One of the major limitations is the lack of endoscopic images from all types of gastroscopic systems. Another limitation is the smaller number of images in the publicly available datasets. Kvasir [44] and MICCAI 2015 [68] are the primary publicly available research datasets. The small dataset and the cost of labelling always pose a drawback for the studies. Due to these factors, more studies will be conducted using real-time videos. Most of the work is performed using supervised learning methods requiring a large training dataset. So, we need to consider self-supervised and semi-supervised learning methods to train the networks. The accuracy and quality of the endoscopic camera are a factor to consider. All the above factors must be considered for developing a more precise and well-performing CAD system.

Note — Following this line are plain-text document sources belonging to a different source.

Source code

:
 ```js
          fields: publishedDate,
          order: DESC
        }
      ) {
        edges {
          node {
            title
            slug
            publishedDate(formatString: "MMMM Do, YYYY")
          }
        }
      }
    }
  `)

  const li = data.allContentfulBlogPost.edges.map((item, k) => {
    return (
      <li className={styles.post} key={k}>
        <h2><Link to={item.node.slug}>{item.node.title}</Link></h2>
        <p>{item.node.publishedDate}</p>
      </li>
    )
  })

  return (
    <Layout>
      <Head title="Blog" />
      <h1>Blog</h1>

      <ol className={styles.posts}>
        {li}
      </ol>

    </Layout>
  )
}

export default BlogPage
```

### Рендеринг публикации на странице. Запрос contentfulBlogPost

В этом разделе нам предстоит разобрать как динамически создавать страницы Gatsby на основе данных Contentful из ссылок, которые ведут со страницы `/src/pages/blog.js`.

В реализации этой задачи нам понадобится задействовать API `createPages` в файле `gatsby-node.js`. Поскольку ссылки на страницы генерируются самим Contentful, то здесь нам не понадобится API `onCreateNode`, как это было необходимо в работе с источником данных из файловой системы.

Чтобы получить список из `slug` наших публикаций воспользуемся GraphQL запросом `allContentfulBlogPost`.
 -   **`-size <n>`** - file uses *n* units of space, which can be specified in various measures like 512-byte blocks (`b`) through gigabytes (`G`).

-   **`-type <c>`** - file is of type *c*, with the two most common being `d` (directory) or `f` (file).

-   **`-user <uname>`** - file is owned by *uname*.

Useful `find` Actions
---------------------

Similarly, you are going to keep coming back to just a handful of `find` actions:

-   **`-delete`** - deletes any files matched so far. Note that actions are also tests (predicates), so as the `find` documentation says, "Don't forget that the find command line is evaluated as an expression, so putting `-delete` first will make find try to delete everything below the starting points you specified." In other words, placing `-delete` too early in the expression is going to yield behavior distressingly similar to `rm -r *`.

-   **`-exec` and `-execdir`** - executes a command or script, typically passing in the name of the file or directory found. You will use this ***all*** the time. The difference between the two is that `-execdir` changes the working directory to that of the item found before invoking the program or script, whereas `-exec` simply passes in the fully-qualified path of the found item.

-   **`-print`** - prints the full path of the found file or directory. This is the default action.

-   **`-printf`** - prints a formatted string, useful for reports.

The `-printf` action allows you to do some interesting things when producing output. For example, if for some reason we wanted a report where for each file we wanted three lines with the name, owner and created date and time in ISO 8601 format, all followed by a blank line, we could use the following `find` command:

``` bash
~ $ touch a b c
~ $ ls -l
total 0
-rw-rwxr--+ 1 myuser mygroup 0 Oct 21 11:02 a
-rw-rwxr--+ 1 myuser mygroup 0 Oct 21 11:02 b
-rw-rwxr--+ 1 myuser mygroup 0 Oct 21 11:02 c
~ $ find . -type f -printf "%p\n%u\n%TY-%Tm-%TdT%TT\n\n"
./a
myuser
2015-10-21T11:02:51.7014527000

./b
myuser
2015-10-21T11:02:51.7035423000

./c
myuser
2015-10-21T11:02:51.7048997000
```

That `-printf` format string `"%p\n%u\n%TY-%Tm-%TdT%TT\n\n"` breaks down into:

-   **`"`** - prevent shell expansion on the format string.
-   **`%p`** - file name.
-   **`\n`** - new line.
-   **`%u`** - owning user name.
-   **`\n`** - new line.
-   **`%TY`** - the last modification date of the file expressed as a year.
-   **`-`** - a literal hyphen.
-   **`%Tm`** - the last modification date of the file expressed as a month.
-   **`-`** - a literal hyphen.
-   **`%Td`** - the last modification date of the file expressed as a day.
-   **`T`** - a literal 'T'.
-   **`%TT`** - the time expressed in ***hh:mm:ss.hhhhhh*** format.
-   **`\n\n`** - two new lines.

In the proposed work, the efficacy of the multi - CNN pre-trained network is analysed to classify the precancerous stage BE and the malignant stages ESCC and EAC. The fusion of feature maps obtained from the CNN models is considered for the analysis. A wrapper-based method with the Artificial Bee Colony optimization is utilized for the feature selection in the proposed method. The multi-class SVM classifier is employed to classify the desired classes for the multi-class classification. The multi-CNN network combination with Xception, MobilenetV2, GoogLeNet and Darknet53 outperformed all the other networks. The multi-CNN network model with ABC and the multi-class SVM machine learning model for classification achieved an accuracy of 97.76%. The results prove the efficiency of the multi-CNN model for the classification of EC stages. In the future, more network combinations with new attribute selectors and classifiers need to be analysed for the diagnosis of EC stages.